Surf1 Knockout Mice Live Longer, Have Better Memories

The effort to understand how exactly metabolic processes determine longevity is a frustrating business. Researchers are at the stage in the game where they can increase or reduce longevity in many different ways through various genetic and epigenetic manipulations in mice, worms, flies, and other laboratory species. They can obtain mountains of data from these longer-lived or shorter-lived animals: gene expression patterns and any number of different measures of metabolism and the operation of organs and cells. Making sense out of all this data is the challenge.

For example, some interventions boost the free radical output of mitochondria and extend life. Others raise that free radical output and reduce life span. The interplay of different systems in the body is far too complicated for simple models of "more of X is bad" to survive for long. Extra damaging free radicals might a bad thing in one context, but in another they happen to trigger enough of an extra effort from cell maintenance processes to cause a net gain in robustness and longevity in the organism. More of a specific regulatory protein in circulation might be beneficial in one amount, harmful in a slightly greater amount, and those threshold levels will change depending on the levels of four or five other proteins. It's a complicated business.
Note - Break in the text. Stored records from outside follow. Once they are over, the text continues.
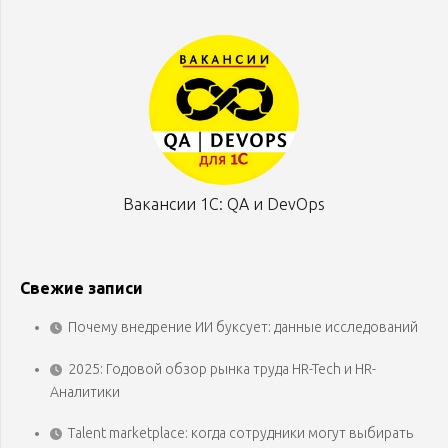
Вакансии 1С: QA и DevOps
Свежие записи
Почему внедрение ИИ буксует: данные исследований
2025: Годовой обзор рынка труда HR-Tech и HR-
Аналитики
Talent marketplace: когда сотрудники могут выбирать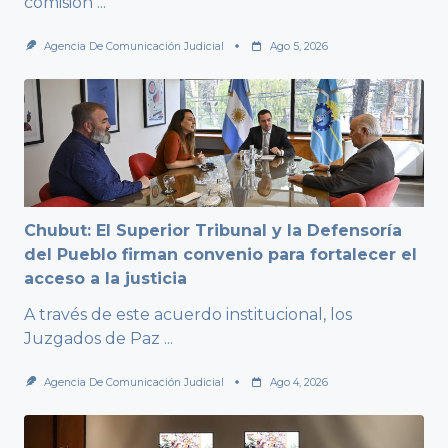
comisión
...
Agencia De Comunicación Judicial
Ago 5, 2026
Chubut: El Superior Tribunal y la Defensoría
del Pueblo firman convenio para fortalecer el
acceso a la justicia
A través de este acuerdo institucional, los
Juzgados de Paz
...
Agencia De Comunicación Judicial
Ago 4, 2026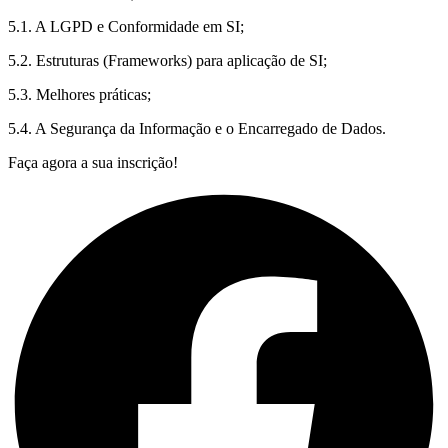
5.1. A LGPD e Conformidade em SI;
5.2. Estruturas (Frameworks) para aplicação de SI;
5.3. Melhores práticas;
5.4. A Segurança da Informação e o Encarregado de Dados.
Faça agora a sua inscrição!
Here is an example of a life-extending and memory-improving genetic alteration in mice that reduces mitochondrial function (generally thought to be a bad thing) and increases the output of damaging free radicals from the mitochondria (also generally thought to be a bad thing):

Decreased in vitro mitochondrial function is associated with enhanced brain metabolism, blood flow, and memory in Surf1-deficient mice

Recent studies have challenged the prevailing view that reduced mitochondrial function and increased oxidative stress are correlated with reduced longevity. Mice carrying a homozygous knockout (KO) of the Surf1 gene showed a significant decrease in mitochondrial electron transport chain Complex IV activity, yet displayed increased lifespan and reduced brain damage after excitotoxic insults.
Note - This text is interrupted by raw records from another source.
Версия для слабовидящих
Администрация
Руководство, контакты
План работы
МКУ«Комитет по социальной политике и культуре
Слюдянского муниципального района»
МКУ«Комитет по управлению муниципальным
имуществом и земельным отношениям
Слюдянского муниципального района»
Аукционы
In the present study, we examined brain metabolism, brain hemodynamics, and memory of Surf1 KO mice using in vitro measures of mitochondrial function, in vivo neuroimaging, and behavioral testing. We show that decreased respiration and increased generation of hydrogen peroxide in isolated Surf1 KO brain mitochondria are associated with increased brain glucose metabolism, cerebral blood flow, and lactate levels, and with enhanced memory in Surf1 KO mice. These metabolic and functional changes in Surf1 KO brains were accompanied by higher levels of hypoxia-inducible factor 1 alpha, and by increases in the activated form of cyclic AMP response element-binding factor, which is integral to memory formation.